Пока что мы говорили о Соединенных Штатах, более–менее элитарном обществе. Другие страны оттачивают искусство лишать благодати с помощью жестких социальных систем — классовых, расовых, кастовых. В ЮАР все граждане делились на четыре расовые категории: белые, черные, цветные и азиаты. Когда японские инвесторы запротестовали, правительство изобрело для них еще одну категорию: «почетные белые». Индийская система каст была столь запутанной, что лишь в 1930–х годах британцы обнаружили касту, о существовании которой не подозревали на протяжении трехсот лет своего правления. Эти жалкие существа, стиравшие одежду неприкасаемых, одним своим видом могли осквернить представителей высших каст, а потому они выходили на улицы только ночью и ни с кем за пределами своего клана не общались.

Недавно «Нью–Йорк Таймс» опубликовала статистику преступлений в современной Японии и задала вопрос: почему в США на каждые 100 000 жителей приходится 519 заключенных, а в Японии — всего 37? В поисках ответа репортер побеседовал с японцем, отсидевшим в тюрьме за убийство. За пятнадцатилетний срок его никто ни разу не навестил. Когда он вышел на волю, жена и сын встретились с ним, но лишь затем, чтобы запретить ему возвращение домой. Три дочери, давно вышедшие замуж, также не желают видеться с отцом. «Кажется, у меня уже четыре внука», — печально говорит этот человек. Ему не показали даже фотографии малышей. Японское общество умеет использовать отлучение от благодати в своих интересах. Эта культура, для которой так важно «сохранить лицо», не принимает тех, кто навлекает на близких позор.

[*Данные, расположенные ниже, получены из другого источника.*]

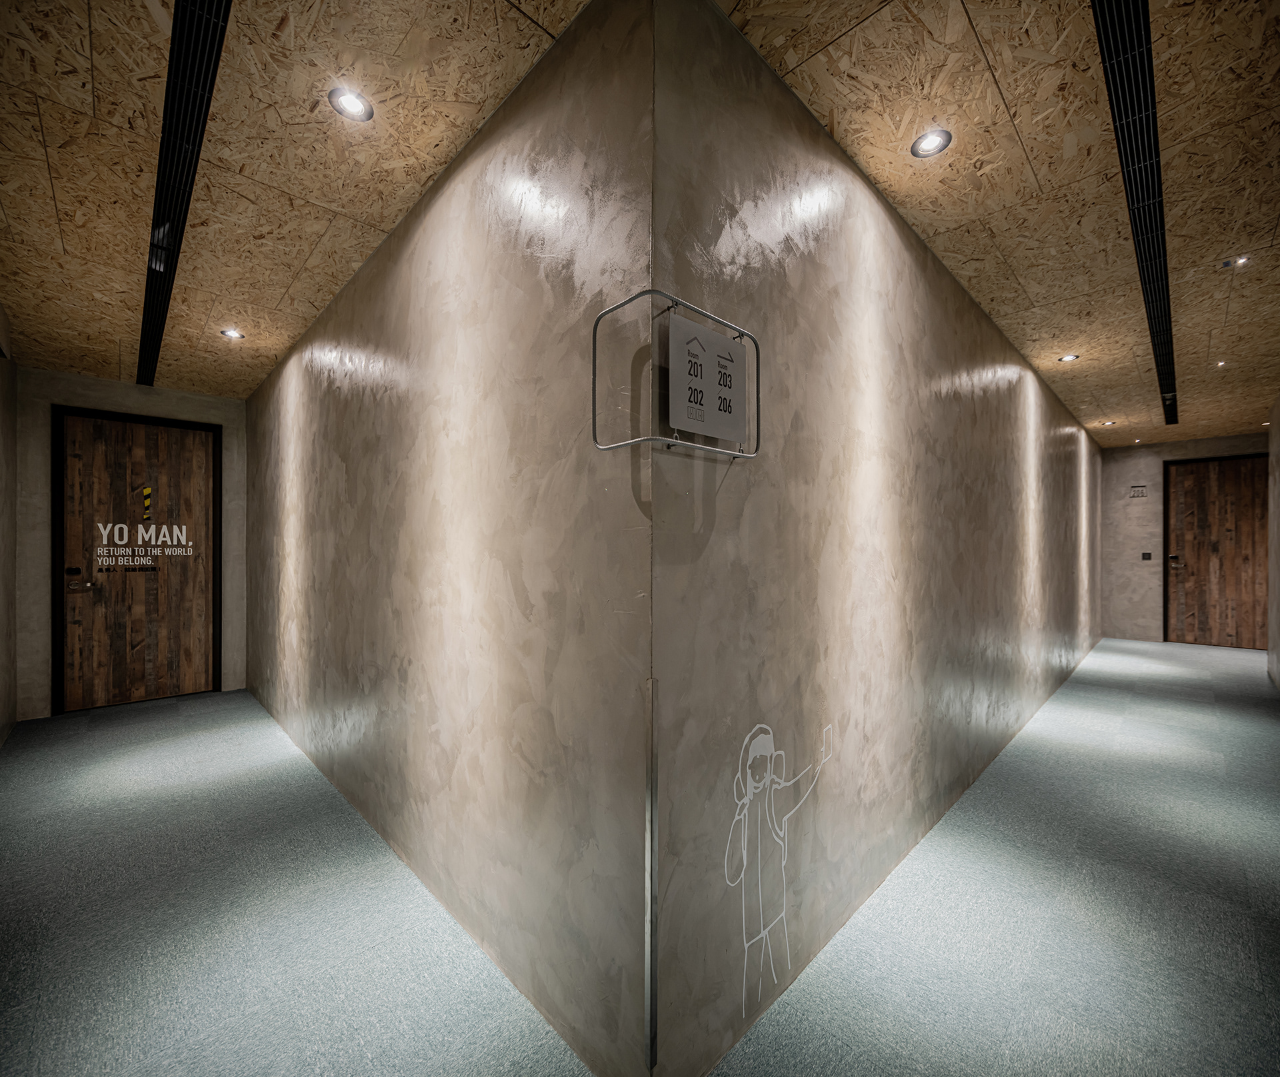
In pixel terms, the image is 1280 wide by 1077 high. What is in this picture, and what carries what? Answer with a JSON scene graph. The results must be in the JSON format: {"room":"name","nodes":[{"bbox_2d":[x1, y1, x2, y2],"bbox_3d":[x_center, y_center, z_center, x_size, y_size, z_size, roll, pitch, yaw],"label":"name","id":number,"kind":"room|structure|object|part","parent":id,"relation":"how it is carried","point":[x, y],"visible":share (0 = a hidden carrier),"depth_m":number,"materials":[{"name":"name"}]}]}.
{"room":"hallway","nodes":[
{"label":"hallway","id":0,"kind":"room"},
{"bbox_2d":[0,302,17,747],"bbox_3d":[-2.614,-0.002,1.747,6.561,2.872,0.156,0,0,45],"label":"left wall","id":1,"kind":"structure","parent":0,"point":[7,413],"depth_m":3.78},
{"bbox_2d":[13,369,249,723],"bbox_3d":[-4.425,0.041,4.748,0.200,2.791,1.538,0,0,45],"label":"back wall","id":2,"kind":"structure","parent":0,"point":[94,387],"depth_m":4.32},
{"bbox_2d":[56,410,217,710],"bbox_3d":[-4.383,0.189,4.695,0.134,2.470,1.018,0,0,45],"label":"wooden door","id":3,"kind":"structure","parent":2,"relation":"in","point":[142,591],"depth_m":4.64,"materials":[{"name":"brown wood"}]},
{"bbox_2d":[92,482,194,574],"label":"door decal","id":4,"kind":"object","parent":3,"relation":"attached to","point":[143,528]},
{"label":"lock","id":5,"kind":"part","parent":3,"relation":"part of","materials":[{"name":"black metal"}]},
{"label":"door handle","id":6,"kind":"part","parent":3,"relation":"part of","materials":[{"name":"metal"}]},
{"bbox_2d":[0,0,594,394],"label":"ceiling","id":7,"kind":"structure","parent":0,"point":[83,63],"depth_m":1.89,"materials":[{"name":"brown wood"}]},
{"bbox_2d":[134,0,231,391],"bbox_3d":[-2.209,-1.419,2.458,4.005,0.019,0.154,0,0,45],"label":"ceiling vent","id":8,"kind":"object","parent":7,"relation":"in","point":[170,208],"visible":0.95,"depth_m":1.95,"materials":[{"name":"black metal"}]},
{"bbox_2d":[220,328,245,339],"bbox_3d":[-2.737,-1.384,3.560,0.124,0.009,0.125,0,0,45],"label":"ceiling light","id":9,"kind":"object","parent":7,"relation":"in","point":[232,334],"visible":0.99,"depth_m":3.56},
{"bbox_2d":[328,87,373,122],"bbox_3d":[-0.929,-1.397,1.700,0.123,0.008,0.123,0,0,45],"label":"ceiling light","id":10,"kind":"object","parent":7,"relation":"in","point":[353,105],"visible":0.99,"depth_m":1.70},
{"bbox_2d":[243,0,656,1073],"bbox_3d":[-1.837,-0.004,3.162,5.248,2.871,0.145,0,0,45],"label":"wall","id":11,"kind":"structure","parent":0,"point":[389,270],"depth_m":1.74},
{"bbox_2d":[643,676,657,1076],"bbox_3d":[0.026,0.805,1.268,0.024,0.860,0.023,0,0,45],"label":"corner guard","id":12,"kind":"object","parent":11,"relation":"attached to","point":[651,1031],"visible":0.97,"depth_m":1.26,"materials":[{"name":"silver metal"}]},
{"bbox_2d":[0,640,1279,1076],"bbox_3d":[2.287,1.446,4.251,9.595,0.102,12.459,0,0,45],"label":"floor","id":13,"kind":"structure","parent":0,"point":[97,734],"depth_m":1.95,"materials":[{"name":"grey carpet"}]},
{"bbox_2d":[648,0,1103,1076],"bbox_3d":[3.125,-0.003,4.397,0.156,2.881,8.686,0,0,45],"label":"wall","id":14,"kind":"structure","parent":0,"point":[1033,390],"depth_m":1.84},
{"bbox_2d":[591,288,759,458],"bbox_3d":[0.114,-0.390,1.338,0.137,0.351,0.498,0,0,45],"label":"sign holder","id":15,"kind":"object","parent":14,"relation":"attached to","point":[651,292],"visible":0.87,"depth_m":1.29,"materials":[{"name":"silver metal"}]},
{"bbox_2d":[666,310,743,441],"bbox_3d":[0.176,-0.396,1.319,0.016,0.266,0.276,0,0,45],"label":"sign","id":16,"kind":"object","parent":15,"relation":"attached to","point":[710,337],"visible":0.99,"depth_m":1.30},
{"bbox_2d":[723,719,832,1012],"bbox_3d":[0.414,0.919,1.583,0.003,0.796,0.590,0,0,45],"label":"wall decal","id":17,"kind":"object","parent":14,"relation":"attached to","point":[752,785],"visible":0.98,"depth_m":1.54,"materials":[{"name":"white"}]},
{"bbox_2d":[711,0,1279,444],"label":"ceiling","id":18,"kind":"structure","parent":0,"point":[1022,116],"depth_m":1.98,"materials":[{"name":"brown wood"}]},
{"bbox_2d":[911,128,952,158],"bbox_3d":[1.031,-1.400,1.870,0.126,0.008,0.125,0,0,45],"label":"ceiling light","id":19,"kind":"object","parent":18,"relation":"in","point":[932,141],"visible":0.99,"depth_m":1.87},
{"bbox_2d":[1058,352,1080,362],"bbox_3d":[3.255,-1.380,4.011,0.135,0.012,0.134,0,0,45],"label":"ceiling light","id":20,"kind":"object","parent":18,"relation":"in","point":[1070,357],"visible":0.98,"depth_m":4.01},
{"bbox_2d":[1100,419,1116,426],"bbox_3d":[5.509,-1.365,6.226,0.145,0.015,0.143,0,0,45],"label":"ceiling light","id":21,"kind":"object","parent":18,"relation":"in","point":[1109,423],"visible":0.99,"depth_m":6.22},
{"bbox_2d":[1089,0,1176,430],"bbox_3d":[2.698,-1.391,2.852,0.128,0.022,5.754,0,0,45],"label":"ceiling vent","id":22,"kind":"object","parent":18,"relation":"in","point":[1129,183],"visible":0.93,"depth_m":1.96,"materials":[{"name":"black metal"}]},
{"bbox_2d":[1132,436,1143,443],"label":"ceiling light","id":23,"kind":"object","parent":18,"relation":"in","point":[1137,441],"visible":0.98,"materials":[{"name":"white"}]},
{"bbox_2d":[1215,359,1226,367],"bbox_3d":[4.579,-1.390,4.166,0.084,0.034,0.088,0,0,45],"label":"ceiling light","id":24,"kind":"object","parent":18,"relation":"in","point":[1219,365],"visible":0.97,"depth_m":4.16,"materials":[{"name":"white"}]},
{"bbox_2d":[1219,254,1249,269],"bbox_3d":[2.982,-1.392,2.654,0.109,0.034,0.106,0,0,45],"label":"ceiling light","id":25,"kind":"object","parent":18,"relation":"in","point":[1242,261],"visible":0.99,"depth_m":2.65,"materials":[{"name":"white"}]},
{"bbox_2d":[1100,432,1267,648],"bbox_3d":[7.651,0.037,7.242,2.193,2.833,0.172,0,0,45],"label":"back wall","id":26,"kind":"structure","parent":0,"point":[1135,511],"depth_m":7.57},
{"bbox_2d":[1128,484,1147,498],"bbox_3d":[6.880,-0.669,7.300,0.176,0.172,0.009,0,0,45],"label":"wall sign","id":27,"kind":"object","parent":26,"relation":"attached to","point":[1137,491],"visible":0.99,"depth_m":7.30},
{"bbox_2d":[1140,551,1151,560],"bbox_3d":[7.123,0.234,7.433,0.103,0.118,0.012,0,0,45],"label":"wall switch","id":28,"kind":"object","parent":26,"relation":"attached to","point":[1146,555],"visible":0.98,"depth_m":7.43,"materials":[{"name":"black plastic"}]},
{"bbox_2d":[1162,455,1267,649],"bbox_3d":[7.782,0.182,7.092,1.024,2.491,0.128,0,0,45],"label":"wooden door","id":29,"kind":"structure","parent":26,"relation":"in","point":[1188,586],"depth_m":7.12,"materials":[{"name":"brown wood"}]},
{"bbox_2d":[1266,398,1279,690],"bbox_3d":[4.763,0.032,3.615,0.139,2.842,6.158,0,0,45],"label":"right wall","id":30,"kind":"structure","parent":0,"point":[1275,572],"depth_m":5.42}
]}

И даже в семье, членом которой становятся по праву рождения, а не по заслугам, ощущается зловонное дыхание безблагодатности. Взять хотя бы рассказ Эрнеста Хемингуэя: отец–испанец решил примириться с сыном, бежавшим из дома в Мадрид. Сожалея о ссоре, он опубликовал в газете «Эль Либерал» объявление: «Пако, жди меня у гостиницы «Монтана» во вторник в двенадцать часов. Все прощено. Папа». В Испании Пакосамое распространенное имя. Так что, явившись на площадь, добрый отец увидел восемь сотен юношей, надеявшихся на отцовское прощение.

Хемингуэй знал, что такое отсутствие доброты в семейной жизни. Его набожные родители были возмущены распутной жизнью сына. С определенного момента мать вообще отказалась видеться с ним. Как–то раз на день рождения она прислала сыну пирог и пистолет, из которого застрелился отец. На другой год она написала ему, сравнивая роль матери с банком: «Каждый ребенок, которого мать производит на свет, получает большой, как ему кажется, неисчерпаемый вклад в преуспевающем банке». Пока ребенок растет, он как бы снимает деньги со счета, не пополняя его. Но став взрослым, он обязан вернуть вложенные в него средства. И далее мать Хемингуэя тщательно перечислила различные способы, с помощью которых Эрнест мог бы «внести деньги и привести свой счет в порядок»: посылать матери цветы, фрукты и сладости; потихоньку оплачивать ее расходы; а главное — он должен принять решение и прекратить «пренебрегать своим долгом перед Господом и Спасителем Иисусом Христом». Хемингуэй так и не преодолел в себе ненависть к матери и ее Спасителю.